Echter, gevoelens van schaamte en het angstvallig verborgen houden van het privé(be)leven zijn nog schering en inslag. Het feit dat in veel landen homoseksualiteit is toegestaan, dat homohuwelijken mogelijk zijn en dat we weten wat transgenders zijn, maakt nog niet dat we geen taboe ervaren op het seksueel gebied. De recente zelfmoord van een Canadees meisje dat gechanteerd werd met de dreiging van publicatie van enkele naaktfoto’s van haar, geeft aan dat de schaamte diepgeworteld is in onze samenleving. Misschien kan het ook niet anders en is het taboe juist een uiting van ons menszijn; een uiting van onze vaardigheid om ons lichaam van onszelf te scheiden.

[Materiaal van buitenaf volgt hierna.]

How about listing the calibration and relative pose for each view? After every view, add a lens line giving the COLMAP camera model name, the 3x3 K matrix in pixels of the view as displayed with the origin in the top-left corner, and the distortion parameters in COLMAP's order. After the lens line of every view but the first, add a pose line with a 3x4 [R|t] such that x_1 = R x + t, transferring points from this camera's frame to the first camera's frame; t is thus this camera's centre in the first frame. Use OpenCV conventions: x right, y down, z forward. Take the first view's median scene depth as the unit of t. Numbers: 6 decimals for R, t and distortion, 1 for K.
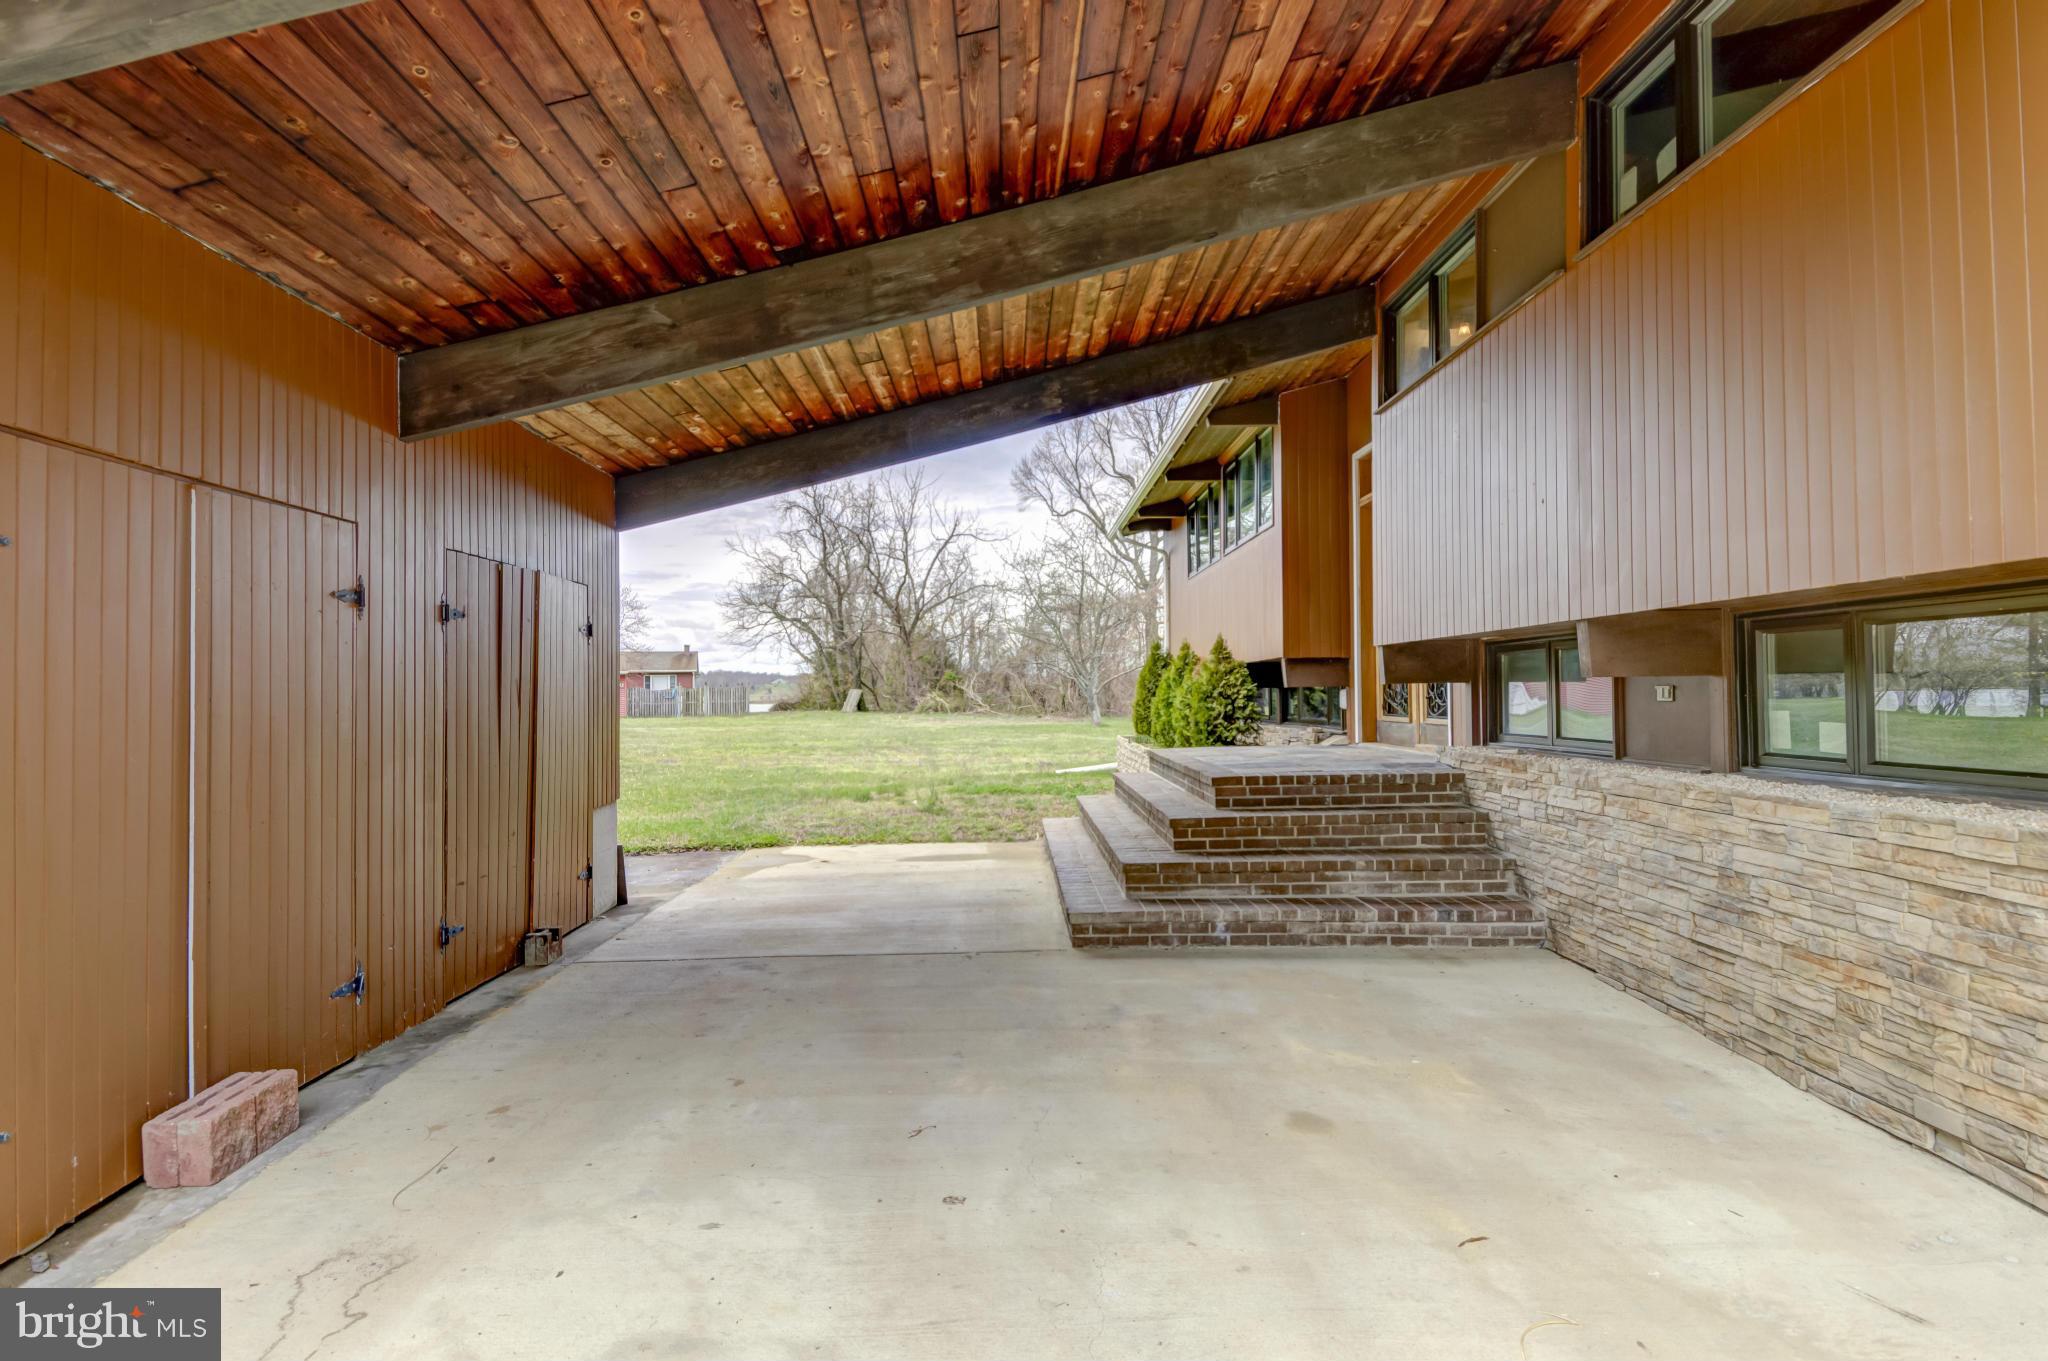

Ik kon mij vroeger nauwelijks voorstellen dat mijn ouders seks hadden. Er werd niet over gesproken en als Het gebeurde, dan vond dat plaats in absolute afgezonderdheid. Seksuele toespelingen werden bij ons in het gezin niet gemaakt en als seks onderwerp van gesprek was, dan was dat terloops of in moppen van de destijds beroemde grappenmaker Max Tailleur. Toch zijn mijn broer en ik het bewijs dat mijn ouders in ieder geval tweemaal seks hebben gehad. Of ze er plezier aan beleefd hebben, weet ik niet. Er werd gewoonweg niet over gesproken. Met onze eigen kinderen was het spreken over seks geen taboe. Toch realiseer ik me, nu ik dit schrijf, dat we met hen vieren als er een kleinkind is geboren en als er weer nieuw leven op komst is, maar dat de niet weg te denken seks die daarmee gemoeid is, niet echt gespreksonderwerp is. Niet dat ik een grote behoefte zou hebben om het daar met hen nu over te hebben, maar het is wel opmerkelijk dat we het wel over de menukaart hebben en dat seks, als een minstens zo belangrijk onderdeel van ons leven, bijna volledig buiten schot blijft.
Seks is een belangrijke drijfveer voor mensen; het is niet uit ons leven weg te denken. Wat zou het leven toch kleurloos zijn als we seks zouden uitbannen. Een biografie over kunstenaars wordt pas boeiend als we lezen over hun passies. Een leven zonder seks zien we als iets bijzonders, als afwijking van de norm. De recente geschiedenis van kerkelijk misbruik geeft aan dat het celibaat in theorie misschien werkt, maar in de praktijk toch wel anders uitpakt.
Het opgenomen worden in de stroom van onze aanwezigheid op aarde is essentieel voor ons bestaan. Als we seks hebben, hebben we geen tijdsbesef; tijd als gegeven is op zo’n moment niet in beeld en we worden opgenomen in het universum. Voor mij heeft dat trouwens grote overeenkomsten met het beleven van muziek. Ook daar word ik opgenomen in het panta rhei van ons bestaan. Als je het over het beleven van het nu hebt, zijn seks en muziek daartoe voor mij belangrijke sleutels. In gedachten kunnen we naar het verleden en de toekomst maar ons lichaam zit per definitie in het nu. Voor mij zijn beleving van seks en muziek de momenten dat gedachten en lichaam één zijn. Ik merk wel dat ik in jongere jaren er minder over nadacht en gewoon handelde, terwijl de filosofische betekenis van dit alles pas op deze leeftijd tot me doordringt.